Alternative Routen bei Ausfall des Gastransits über die Ukraine Sollte es zu einer Unterbrechung des Gastransits über die Ukraine kommen, gäbe es alternative Routen für das russische Gas, sagt Boltz. "Wenn das russische Gas nicht über die Ukraine kommt, dann erhalten wir es über andere Wege. Gazprom ist zur Lieferung vertraglich verpflichtet.
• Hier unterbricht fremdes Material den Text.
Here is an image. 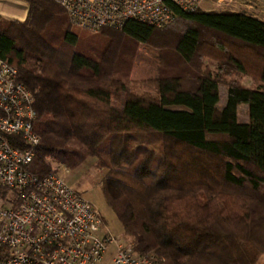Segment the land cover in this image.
<instances>
[{
    "label": "trees",
    "instance_id": "trees-1",
    "mask_svg": "<svg viewBox=\"0 0 264 264\" xmlns=\"http://www.w3.org/2000/svg\"><path fill=\"white\" fill-rule=\"evenodd\" d=\"M21 1L24 20L0 15V58L35 97L39 143L28 169L43 176L94 158L123 234L136 251L164 257L157 264H256L264 252V21L173 8L176 18L161 28L129 20L82 36L55 1ZM139 44L169 51L151 79L154 97L126 86L132 61L123 58ZM203 56L258 85L231 80L219 106L220 80L201 72ZM241 103L249 122L237 121Z\"/></svg>",
    "mask_w": 264,
    "mask_h": 264
},
{
    "label": "built area",
    "instance_id": "built-area-1",
    "mask_svg": "<svg viewBox=\"0 0 264 264\" xmlns=\"http://www.w3.org/2000/svg\"><path fill=\"white\" fill-rule=\"evenodd\" d=\"M53 1L74 26L96 32L129 20L161 28L176 18L173 8L192 12L207 0ZM35 119L33 93L0 58V264H100L110 245L111 264L163 261L117 239L97 207L58 171L38 176L28 169L39 143Z\"/></svg>",
    "mask_w": 264,
    "mask_h": 264
},
{
    "label": "rangeland",
    "instance_id": "rangeland-1",
    "mask_svg": "<svg viewBox=\"0 0 264 264\" xmlns=\"http://www.w3.org/2000/svg\"><path fill=\"white\" fill-rule=\"evenodd\" d=\"M246 1L248 2V0H221L217 3L214 0H207L203 2L201 8L204 11L232 10L243 13L254 12L253 9H247L244 5ZM253 1L250 3L253 4ZM0 15L7 19L24 20L27 15V6L25 2L21 0H0ZM71 29L82 36L84 34L85 36L92 34V32H88V30L84 31L72 27ZM86 40L87 39L84 40L83 44L89 43V41ZM156 41L158 40L156 39ZM125 45L132 46V44ZM132 49L133 54L131 55L128 53L123 58V60H126L124 64H126L127 61L129 62L130 59L132 61L130 70L128 71L129 76L125 79L127 80L126 86L128 92L133 95H140L147 98L154 97L156 96V91L154 81L151 79L159 75L158 67L161 64V60L165 58L169 51L164 47H160V44H155V46L153 44H139L136 49L132 47L130 51H132ZM170 60H173L171 61L172 65L176 63V60L173 58ZM199 69L202 73H209L219 77V106H222L224 103L226 85L231 80L236 79L239 83L247 87H255L258 85V81L251 78L248 74L234 73L228 70L219 71V63L209 56L201 57L199 60ZM186 85L188 86L190 84L187 82ZM174 107L179 108V106ZM236 117L238 122H249L248 105L246 103H241L237 106ZM55 170L63 175L71 186L83 192L85 197L97 207L104 218L106 226L117 239L131 241V237L123 234L118 218L103 196L99 181L106 170L97 169L95 167L94 158L87 159L86 162L74 170H68L64 166L59 165L55 167ZM112 248L113 245H110L108 253L100 264H111L109 251H111ZM256 264H264V252L259 256Z\"/></svg>",
    "mask_w": 264,
    "mask_h": 264
},
{
    "label": "crops",
    "instance_id": "crops-1",
    "mask_svg": "<svg viewBox=\"0 0 264 264\" xmlns=\"http://www.w3.org/2000/svg\"><path fill=\"white\" fill-rule=\"evenodd\" d=\"M252 1L253 0H248V2L246 1V3H244V5L247 7V9H253V11H254V12H250L247 14L253 15V16L257 17L258 19L264 21V0H254L253 1L254 3L251 4L250 2H252Z\"/></svg>",
    "mask_w": 264,
    "mask_h": 264
}]
</instances>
Das Gas kommt dann etwa über die Ostseepipeline Nord Stream, diese verfügt noch über genügend Reservekapazitäten", betont Boltz. "Unterbrechungen durch die Ukraine wären infrastrukturtechnisch auszugleichen."
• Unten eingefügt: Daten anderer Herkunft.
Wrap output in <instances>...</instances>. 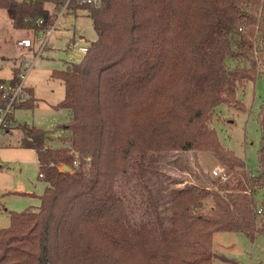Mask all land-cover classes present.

Komplettausfall wäre Herausforderung für Europa
Sollte allerdings gar kein russisches Gas kommen, weder über die Ukraine-Leitung noch über Weißrussland oder die Ostseepipeline, wäre dies für Europa eine Herausforderung, betont Vorstand Boltz. "Bei einer Unterbrechung der gesamten russischen Lieferungen wären zuerst mittel- und osteuropäische Länder betroffen." Das zeigen Berechnungen des Europäischen Verbands der Gasfernleitungsnetzbetreiber ENTSO-G. "Österreich würde über die Runden kommen, aber für andere Länder würde es ein Problem werden." Boltz verweist aber darauf, dass ein kompletter Ausfall aller russischen Gaslieferungen noch nie vorgekommen sei. "Selbst während des Kalten Krieges hat Russland sein Gas immer vertragsgemäß geliefert." Das habe auch wirtschaftliche Gründe, ergänzt Boltz. "60 Prozent seiner Erlöse im Gashandel generiert Gazprom aus Exporten nach Europa."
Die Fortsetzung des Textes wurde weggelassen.